I’ve struggled over the last four weeks with a post bashing around inside my skull. It seems unable to escape but also unable to calm down. I’ve wanted to write a rather lengthy post about language and the problems that I see with certain tendencies in trans* advocacy these days around language. But every time I go long-form, there’s so much that I can’t find a place to stop. So then I tried to go short-form, but that didn’t convey the real difficulty of the topic I wanted to engage. So now I’m going in a completely different direction, with a seemingly unrelated introduction and then, probably, a short-form take on the topic itself, allowing you all to take from it what you will, given the context provided by the introduction/preface.

So a good, long time ago, the internationally celebrated center of learning that is UMM ran into a spot of difficulty: apparently some right wing jerks were being right wing jerks.
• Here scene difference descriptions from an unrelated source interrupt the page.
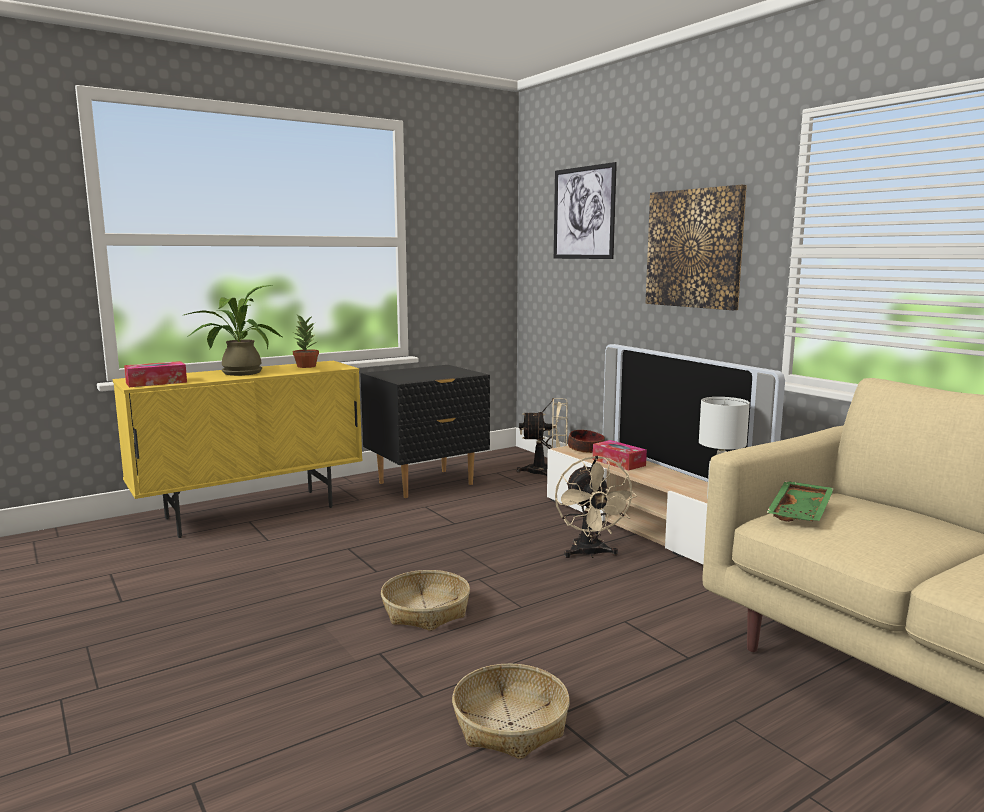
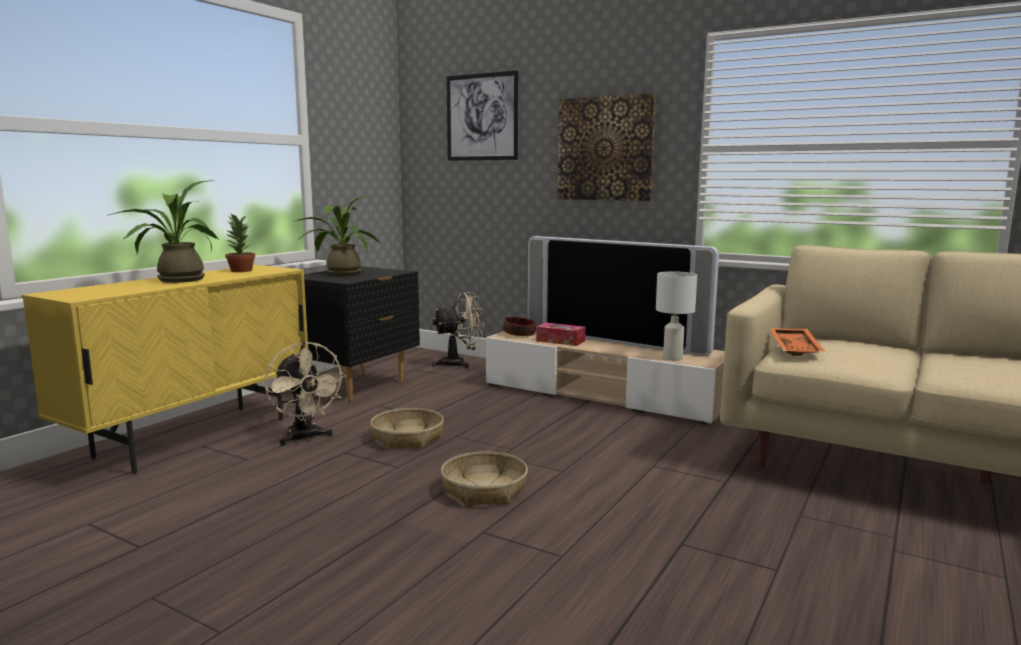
camera: 25 degrees left, 0 degrees up
(156, 382) = (96, 294): tissue box -> none
(413, 372) = (339, 273): none -> potted plant
(510, 724) = (655, 558): basket -> basket (408, 438)
(590, 554) = (570, 421): beige fan -> beige fan (305, 438)
(801, 512) = (796, 349): green tray -> orange tray

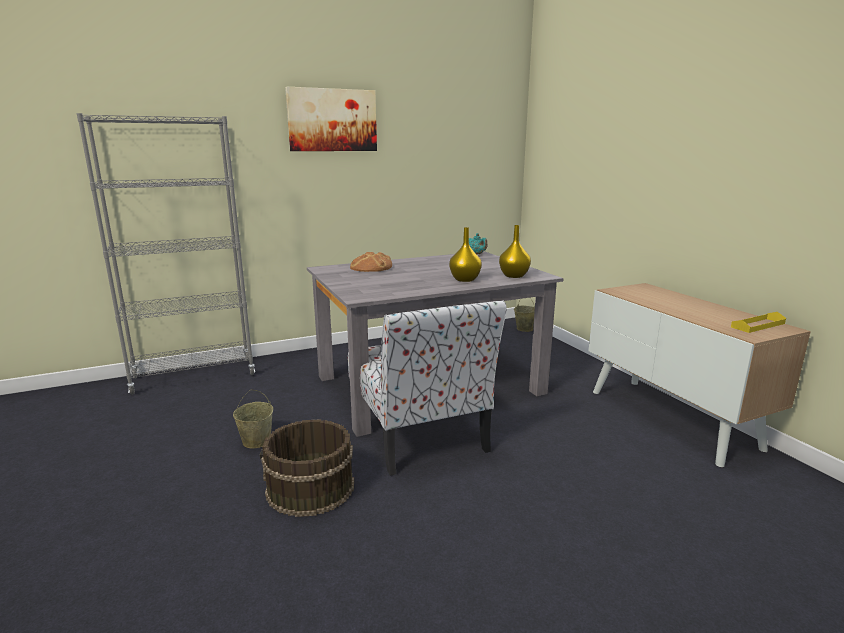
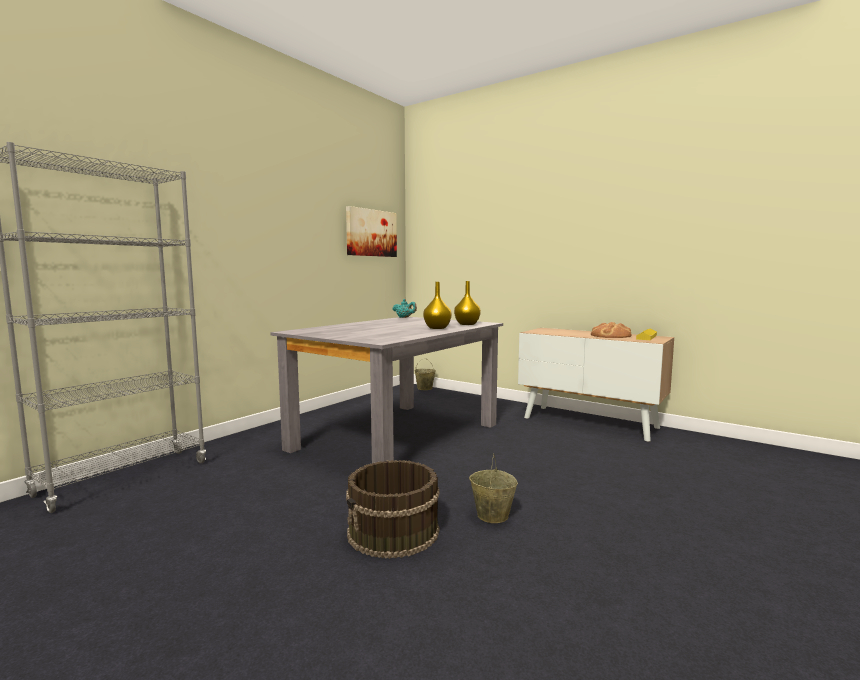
camera: 30 degrees left, 10 degrees down
(256, 441) = (284, 513): beige bucket -> beige bucket (492, 515)
(332, 120) = (262, 194): picture -> picture (371, 233)
(371, 267) = (337, 328): bread -> bread (610, 336)
(419, 434) = (435, 470): chair -> none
Whodathunkit. Usernames are Smart, a longtime commenter whose work and thoughts I remember as generally respectable and valuable*1, disagreed with PZ Myers suggestion that Morris residents treat as trash any scattered copies of the Young Republican rag “The North Star”. (Yes, they deliberately stole the name from the abolitionist newspaper of Frederick Douglas, which famously included one of the only ads promoting the Seneca Falls “convention to discuss the social, civil, and religious condition and rights of woman” to run outside of the State of New York).

I disagreed with Usernames’ disagreement, and said so. The crux was that while I agree that white people should be accountable to people of color when attempting to address racism in the US, I disagreed that suggesting actions (like trashing any “scattered” copies of The North Star that weren’t in their designated paper-piles) was the same as telling people from other groups what experiences define their groups. I also disagreed that waiting for people of color to plan a response is the right course of action when a white person is confronted with racism in that person’s presence. This doesn’t mean that white folk should be praise for anything they do, just for taking action. No, this is merely the natural consequence of refusing to put people of color on the spot, to make people of color responsible for ending racism.